6) Haha you poor kids without DC++. The internet is pretty useful though---chances are you won't have cable even after you graduate. Nobody living in NYC under like 30 has cable.
7) Depends on your dorm. I lived in Mews...but hey that's college for you. Not many colleges have luxurious living accommodations.
8) Sure if you compare us to HYP...but compare us to hundreds of other schools and I think we're doing pretty well. I don't think Cornell students are at a disadvantage at all in terms of recruiting, plenty of kids work for major companies and as a senior I know lots of people with great job offers already. Also, the lack of stuck-up eliteness is sometimes a good thing, makes for a much stronger community.
9) True, but I don't think this is a huge problem, I couldn't really care less. They're more selective than us, that's a fact
10) Wouldn't we all? Then again people say it builds character and that we'll appreciate it later in life because our jobs won't be nearly as hard as this school. Still waiting for that day...

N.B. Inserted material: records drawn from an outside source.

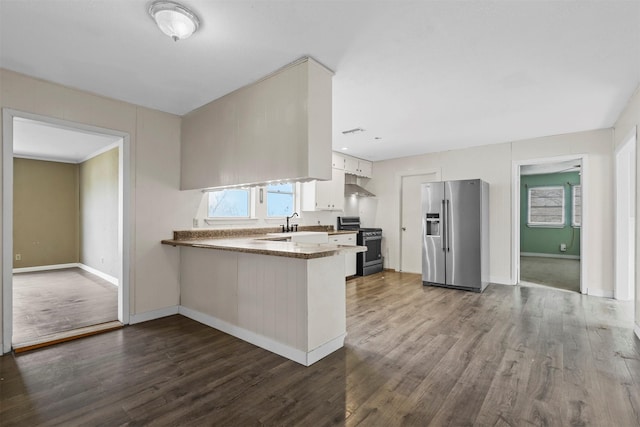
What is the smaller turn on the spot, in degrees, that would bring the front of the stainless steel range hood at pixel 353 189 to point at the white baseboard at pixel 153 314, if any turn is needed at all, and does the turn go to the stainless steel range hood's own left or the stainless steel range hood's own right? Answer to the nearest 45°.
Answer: approximately 90° to the stainless steel range hood's own right

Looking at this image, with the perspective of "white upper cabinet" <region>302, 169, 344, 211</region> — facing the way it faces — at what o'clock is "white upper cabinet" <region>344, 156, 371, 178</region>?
"white upper cabinet" <region>344, 156, 371, 178</region> is roughly at 9 o'clock from "white upper cabinet" <region>302, 169, 344, 211</region>.

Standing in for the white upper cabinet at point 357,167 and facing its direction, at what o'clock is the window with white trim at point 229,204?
The window with white trim is roughly at 3 o'clock from the white upper cabinet.

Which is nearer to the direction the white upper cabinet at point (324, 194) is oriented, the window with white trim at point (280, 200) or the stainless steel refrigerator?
the stainless steel refrigerator

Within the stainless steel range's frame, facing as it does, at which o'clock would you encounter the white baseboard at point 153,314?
The white baseboard is roughly at 3 o'clock from the stainless steel range.

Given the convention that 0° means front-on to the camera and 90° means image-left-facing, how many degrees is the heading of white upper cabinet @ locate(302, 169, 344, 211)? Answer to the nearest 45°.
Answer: approximately 315°

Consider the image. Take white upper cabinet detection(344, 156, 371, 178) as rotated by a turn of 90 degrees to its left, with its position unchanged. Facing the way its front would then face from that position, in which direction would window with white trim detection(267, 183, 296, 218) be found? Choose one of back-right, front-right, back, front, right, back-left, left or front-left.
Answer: back

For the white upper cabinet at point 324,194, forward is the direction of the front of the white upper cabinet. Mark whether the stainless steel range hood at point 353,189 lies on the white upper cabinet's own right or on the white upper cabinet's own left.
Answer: on the white upper cabinet's own left
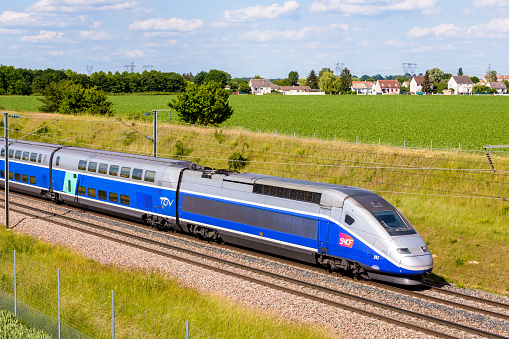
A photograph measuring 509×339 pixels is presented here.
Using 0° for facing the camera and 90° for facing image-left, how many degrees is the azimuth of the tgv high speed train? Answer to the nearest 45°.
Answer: approximately 315°

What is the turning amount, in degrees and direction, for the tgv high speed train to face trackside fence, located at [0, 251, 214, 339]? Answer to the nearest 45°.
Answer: approximately 90° to its right
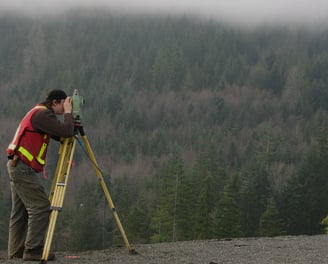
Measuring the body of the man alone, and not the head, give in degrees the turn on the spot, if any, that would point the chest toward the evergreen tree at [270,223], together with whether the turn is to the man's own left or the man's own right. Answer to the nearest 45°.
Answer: approximately 45° to the man's own left

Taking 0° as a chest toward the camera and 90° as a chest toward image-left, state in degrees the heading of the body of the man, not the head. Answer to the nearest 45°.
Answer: approximately 270°

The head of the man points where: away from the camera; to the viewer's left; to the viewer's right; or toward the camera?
to the viewer's right

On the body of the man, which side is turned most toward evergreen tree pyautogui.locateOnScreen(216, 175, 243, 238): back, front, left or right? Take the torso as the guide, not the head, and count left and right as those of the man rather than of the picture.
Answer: left

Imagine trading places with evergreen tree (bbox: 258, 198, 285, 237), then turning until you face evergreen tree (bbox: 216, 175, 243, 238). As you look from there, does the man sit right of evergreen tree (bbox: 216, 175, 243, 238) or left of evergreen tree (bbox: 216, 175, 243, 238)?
left
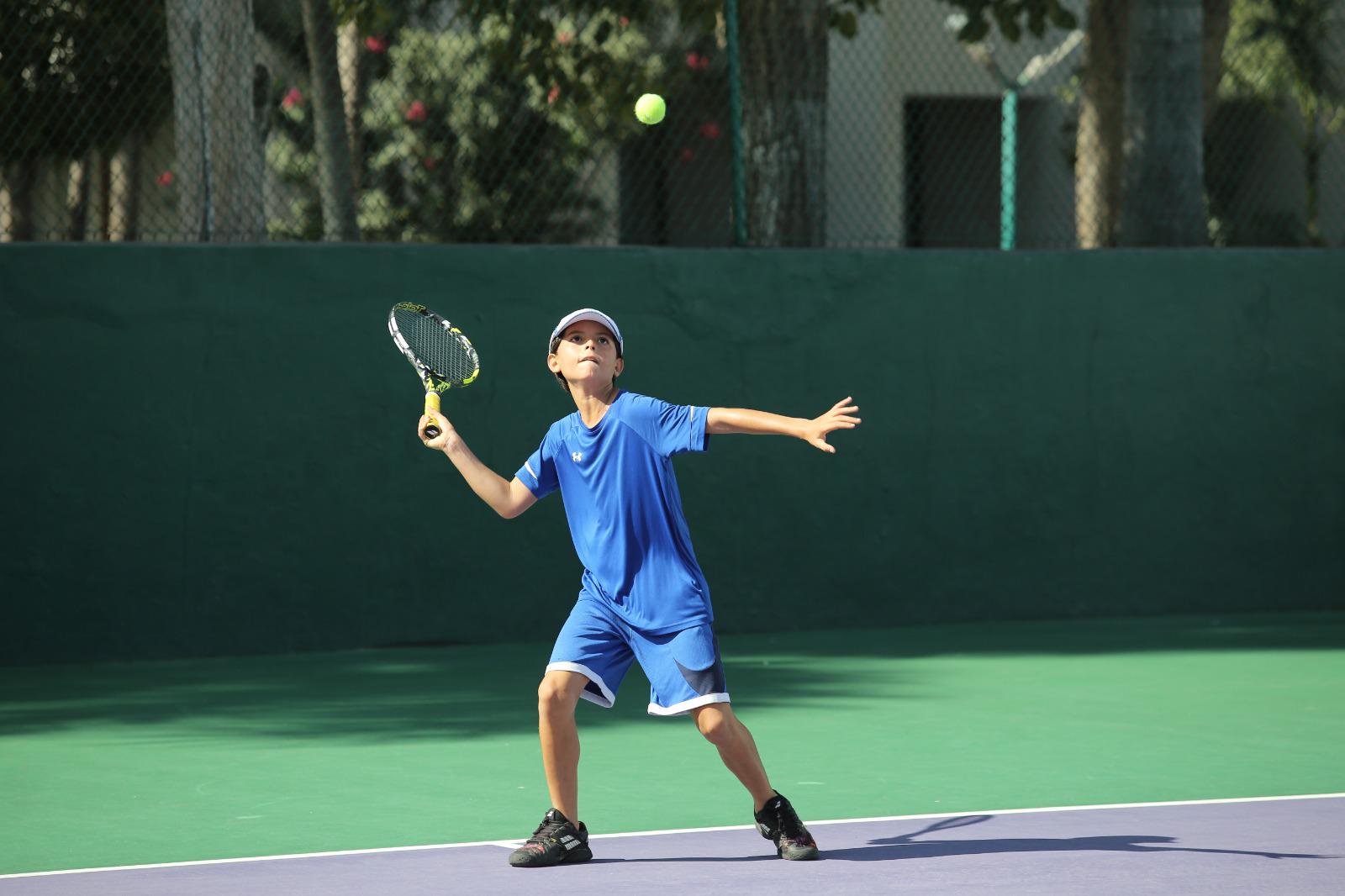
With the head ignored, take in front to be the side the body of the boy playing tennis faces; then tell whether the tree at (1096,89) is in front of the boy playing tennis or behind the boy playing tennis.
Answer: behind

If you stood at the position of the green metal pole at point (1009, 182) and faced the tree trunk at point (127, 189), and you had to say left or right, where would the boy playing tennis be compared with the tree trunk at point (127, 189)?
left

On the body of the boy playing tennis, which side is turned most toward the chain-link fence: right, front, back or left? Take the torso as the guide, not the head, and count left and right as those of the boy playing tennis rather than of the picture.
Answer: back

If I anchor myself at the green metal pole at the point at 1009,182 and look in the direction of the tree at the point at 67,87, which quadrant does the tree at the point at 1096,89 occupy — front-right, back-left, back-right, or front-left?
back-right

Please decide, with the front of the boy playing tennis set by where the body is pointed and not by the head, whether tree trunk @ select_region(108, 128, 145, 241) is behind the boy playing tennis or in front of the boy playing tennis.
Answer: behind

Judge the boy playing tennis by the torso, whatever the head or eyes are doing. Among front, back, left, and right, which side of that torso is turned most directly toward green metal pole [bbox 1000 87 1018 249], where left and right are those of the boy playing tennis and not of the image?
back

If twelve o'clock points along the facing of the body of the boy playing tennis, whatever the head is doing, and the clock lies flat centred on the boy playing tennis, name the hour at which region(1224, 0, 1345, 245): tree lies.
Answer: The tree is roughly at 7 o'clock from the boy playing tennis.

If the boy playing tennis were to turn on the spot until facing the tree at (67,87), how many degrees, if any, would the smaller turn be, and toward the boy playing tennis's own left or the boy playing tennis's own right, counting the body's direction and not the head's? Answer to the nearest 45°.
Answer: approximately 135° to the boy playing tennis's own right

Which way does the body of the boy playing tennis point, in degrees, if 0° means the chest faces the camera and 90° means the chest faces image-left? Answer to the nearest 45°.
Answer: approximately 0°
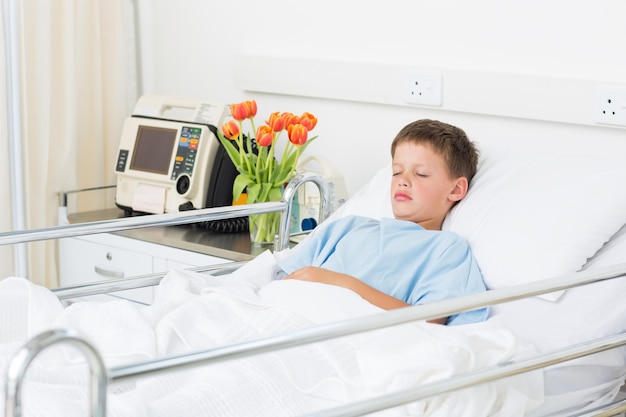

11) Anywhere in the northeast is about the same. We might just have to walk more, but exercise is good for you!
Excellent points alamode! I don't know about making friends with architects if looking for a social life. There was one architect in my sorority and she never saw the light of day. The engineers made it to the parties at least!
I may be wrong, but I think we will see more mention of Cornell in the news as this NY Tech campus gets going. I look forward to watching how it unfolds.